Just a reminder - even if you think it’s superfluous, posting your entire, unedited Caddyfile, and remembering to copy and paste any Caddy output such as process logs, will get you much better help faster.

1 Like

I just configured my server again using what @tobya suggested and it started working for both custom domains and sub-domains.

However, the server fails while adding this block to my Caddyfile:

:443 {
  proxy / Load Balancer IP {
    transparent
  }

  tls email address
  tls {
    ask endpoint
  }
}

*.example.com {
  proxy / Load Balancer IP {
    transparent
  }

  tls email
  tls {
    dns cloudflare
  }
}

It says, Error during parsing: Unknown DNS provider by name 'cloudflare' on start-up.

I installed the Cloudflare plugin and also have my ENV variables set-up with my Cloudflare email and access key.

What might be the issue here?

I want to fetch a wildcard certificate and for that, I believe I require the dns directive.

Possibly the Cloudflare DNS provider plugin wasn’t installed as expected. I believe you have the correct configuration.

How do you run Caddy?

What’s the output of caddy -plugins?

1 Like

Yes, you’re right. Cloudflare doesn’t show up in the list:

Server types:
  http

Caddyfile loaders:
  short
  flag
  default

Other plugins:
  http.basicauth
  http.bind
  http.browse
  http.errors
  http.expvar
  http.ext
  http.fastcgi
  http.gzip
  http.header
  http.index
  http.internal
  http.limits
  http.log
  http.markdown
  http.mime
  http.pprof
  http.proxy
  http.push
  http.redir
  http.request_id
  http.rewrite
  http.root
  http.status
  http.templates
  http.timeouts
  http.websocket
  on
  tls
  tls.cluster.file

I’ve added the plugin in the imports section:

lumberjack "gopkg.in/natefinch/lumberjack.v2"

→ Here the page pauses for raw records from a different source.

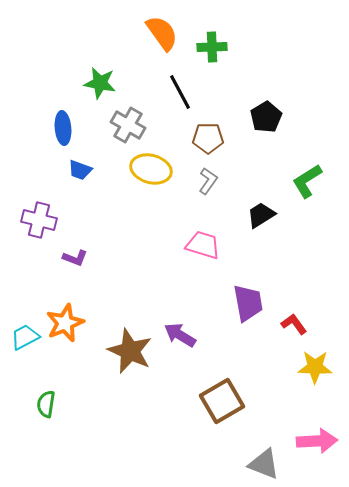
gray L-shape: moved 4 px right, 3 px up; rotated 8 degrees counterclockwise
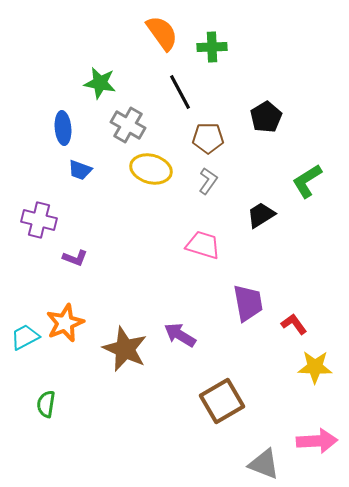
brown star: moved 5 px left, 2 px up
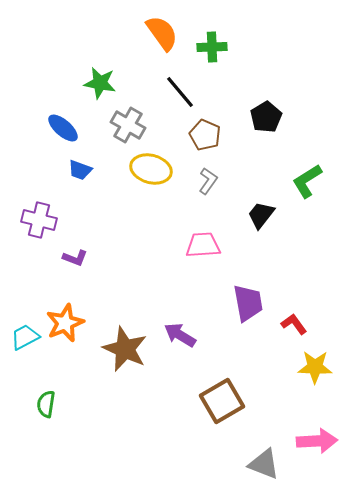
black line: rotated 12 degrees counterclockwise
blue ellipse: rotated 44 degrees counterclockwise
brown pentagon: moved 3 px left, 3 px up; rotated 24 degrees clockwise
black trapezoid: rotated 20 degrees counterclockwise
pink trapezoid: rotated 21 degrees counterclockwise
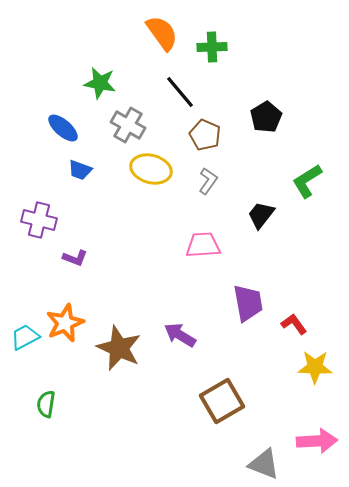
brown star: moved 6 px left, 1 px up
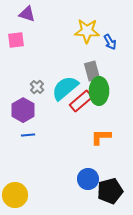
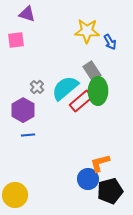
gray rectangle: rotated 18 degrees counterclockwise
green ellipse: moved 1 px left
orange L-shape: moved 1 px left, 26 px down; rotated 15 degrees counterclockwise
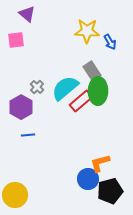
purple triangle: rotated 24 degrees clockwise
purple hexagon: moved 2 px left, 3 px up
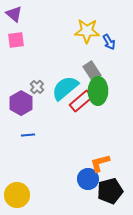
purple triangle: moved 13 px left
blue arrow: moved 1 px left
purple hexagon: moved 4 px up
yellow circle: moved 2 px right
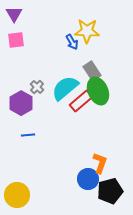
purple triangle: rotated 18 degrees clockwise
blue arrow: moved 37 px left
green ellipse: rotated 24 degrees counterclockwise
orange L-shape: rotated 125 degrees clockwise
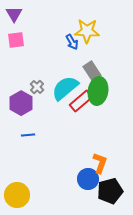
green ellipse: rotated 32 degrees clockwise
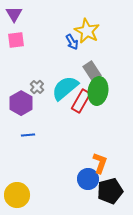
yellow star: rotated 25 degrees clockwise
red rectangle: rotated 20 degrees counterclockwise
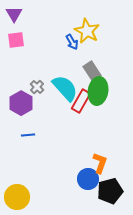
cyan semicircle: rotated 88 degrees clockwise
yellow circle: moved 2 px down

        _ "github.com/mholt/caddy/caddyhttp" // plug in the HTTP server type
        // This is where other plugins get plugged in (imported)
        _ "github.com/caddyserver/dnsproviders/cloudflare"

Then, I did:

  1. Git commit
  2. go get ./...
  3. go install github.com/mholt/caddy/caddy
sudo cp $GOPATH/bin/caddy /usr/local/bin/
sudo chown root:root /usr/local/bin/caddy
sudo chmod 755 /usr/local/bin/caddy
sudo setcap 'cap_net_bind_service=+ep' /usr/local/bin/caddy

After that, I added the ENV to the caddy.service file and restarted the service.

You’re just ignoring your changes and installing stock Caddy (unless I’m mistaken…).

The latest instructions for building Caddy from source, with plugins, is here:

GitHub - caddyserver/caddy: Fast and extensible multi-platform HTTP/1-2-3 web server with automatic HTTPS

1 Like

I reinstalled the plugin and now it’s working. Subdomains are being served by a wildcard certificate.

However, there’s just one thing that’s not working. Custom domains are automatically getting redirected to HTTPs but not sub-domains.

I have to explicitly open https://sub.domain.com for it to use HTTPs. Otherwise it’s connecting via HTTP.

Huh, that’s odd. I’m like 98% sure that wildcard sites, with ambiguous scheme and Automatic HTTPS enabled, should set up a HTTP redirect listener as normal.

Easiest way to workaround that issue would be to further split *.example.com into two sites:

http://*.example.com {
  redir https://{host}{uri}
}

https://*.example.com {
  # site definition here!
}

Essentially recreating Automatic HTTPS’ default redirect listener behaviour.